Your goal
Copy each line below in which the string "壁ピタ水栓工事" appears.

[Stored data Boundary: Start]

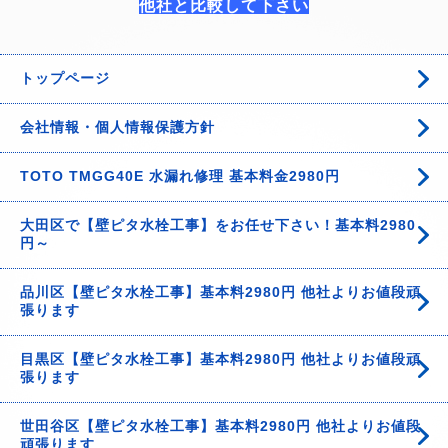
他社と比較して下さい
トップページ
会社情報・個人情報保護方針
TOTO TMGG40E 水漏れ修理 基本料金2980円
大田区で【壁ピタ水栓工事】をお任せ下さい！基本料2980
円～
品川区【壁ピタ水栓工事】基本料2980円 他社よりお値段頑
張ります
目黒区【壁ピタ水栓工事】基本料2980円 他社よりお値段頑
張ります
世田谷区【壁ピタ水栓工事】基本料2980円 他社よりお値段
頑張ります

[Stored data Boundary: End]
[Stored data Boundary: Start]

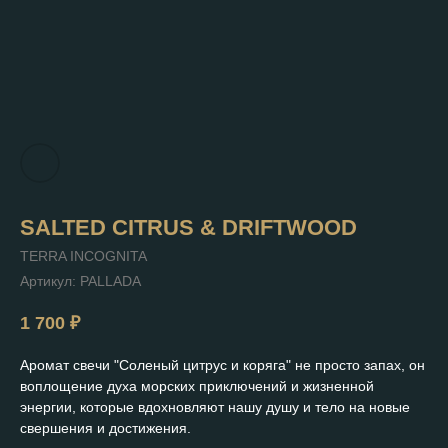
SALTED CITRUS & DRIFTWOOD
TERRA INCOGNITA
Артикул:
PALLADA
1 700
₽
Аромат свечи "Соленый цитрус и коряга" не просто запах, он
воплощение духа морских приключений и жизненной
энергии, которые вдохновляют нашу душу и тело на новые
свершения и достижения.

[Stored data Boundary: End]

Answer box
大田区で【壁ピタ水栓工事】をお任せ下さい！基本料2980
品川区【壁ピタ水栓工事】基本料2980円 他社よりお値段頑
目黒区【壁ピタ水栓工事】基本料2980円 他社よりお値段頑
世田谷区【壁ピタ水栓工事】基本料2980円 他社よりお値段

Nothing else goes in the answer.